The following are some of the issues relating to the CAP contracting process:

  • Vendors will be required to demonstrate their ability to acquire and deliver drugs in a timely manner, including handing emergency situations.
  • There will be an assessment of the vendor’s ability to ensure product integrity (e.g., trained personnel, proper storage facilities, compliance with all licensure, etc.)
  • There will be financial solvency standards and other standards regarding management and administration.
  • Vendors will be selected on the basis of both price and non-price aspects (e.g., quality).
  • Bidding will be on the basis of a composite bid for a category of drugs (e.g., oncology drugs), which would be constructed on the basis of the bid for each HCPCS code weighted by the HCPCS’s share of the volume. It is assumed bidding will begin in mid 2005.
  • Essentially, there will be a two step process. First, certain quality and financial thresholds must be met by all bidders, then winning bidders (up to the five lowest composite bids in each category) will be selected from those that meet the financial and quality criteria. They will not select any bid for a category where the composite bid exceeds 106 percent of the weighted ASP for that category.
  • Once the winning bidders have been identified, a single price will be established for each drug based on the median of the prices offered by the winning bidders.
  • The bids will be for a 3-year contract and a mechanism will be established for adjusting the prices for Year 2 and Year 3.
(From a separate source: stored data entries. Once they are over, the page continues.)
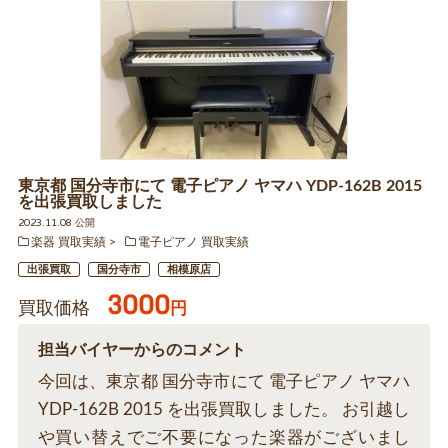
東京都 国分寺市にて 電子ピアノ ヤマハ YDP-162B 2015
を出張買取しました
2023.11.08 公開
楽器 買取実績
電子ピアノ 買取実績
出張買取
国分寺市
相模原店
3000
買取価格
円
担当バイヤーからのコメント
今回は、東京都 国分寺市にて 電子ピアノ ヤマハ
YDP-162B 2015 を出張買取しました。 お引越し
や買い替えでご不要になった楽器がございまし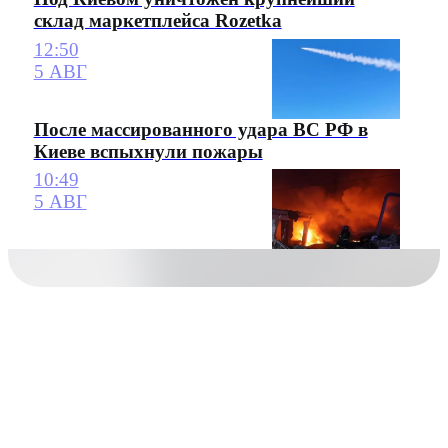
склад маркетплейса Rozetka
12:50
5 АВГ
После массированного удара ВС РФ в
Киеве вспыхнули пожары
10:49
5 АВГ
Other implementation issues:

  • Physicians would make an annual election to participate in the CAP. This will likely be in the October 1 - November 15 period. Physicians making this election will agree to abide by various CAP rules, such as sharing information with the vendor, filing claims timely, and agreeing to comply with emergency drug replacement rules and requirements for using the “furnish as written" provision.
  • By October 1, CMS will post on their Web site the vendors selected and the specific categories of drugs they will be providing.

Comments on the Rule

Overall, CMS seems to have done a good job in developing this proposed rule given the framework of the law. However, ASH may want to consider commenting on some of the options and issues open for comment:

  • Should oncology drugs be included initially, or should it wait for CMS to gain some experience with the program?
  • Are the administrative burdens on physicians who participate reasonable under the circumstances? That is, providing information to the vendor, inventory requirements, obtaining emergency drugs, returning unused drugs, providing drugs not on the vendor’s list (e.g., specific brand).
  • Are the standards for the prospective vendors adequate?

Participating in CAP

This is a totally voluntary program; physicians who do not want to participate do not need to. The key question is whether the benefits (such as the ability to avoid financial losses with the current ASP system and the inability to collect deductibles and coinsurance) offset the disadvantages. Cons may include having two sources of drugs (one for Medicare and one for all other patients), unknowns regarding quality and reliability of the vendor, and the administrative complexities and hassles associated with the CAP.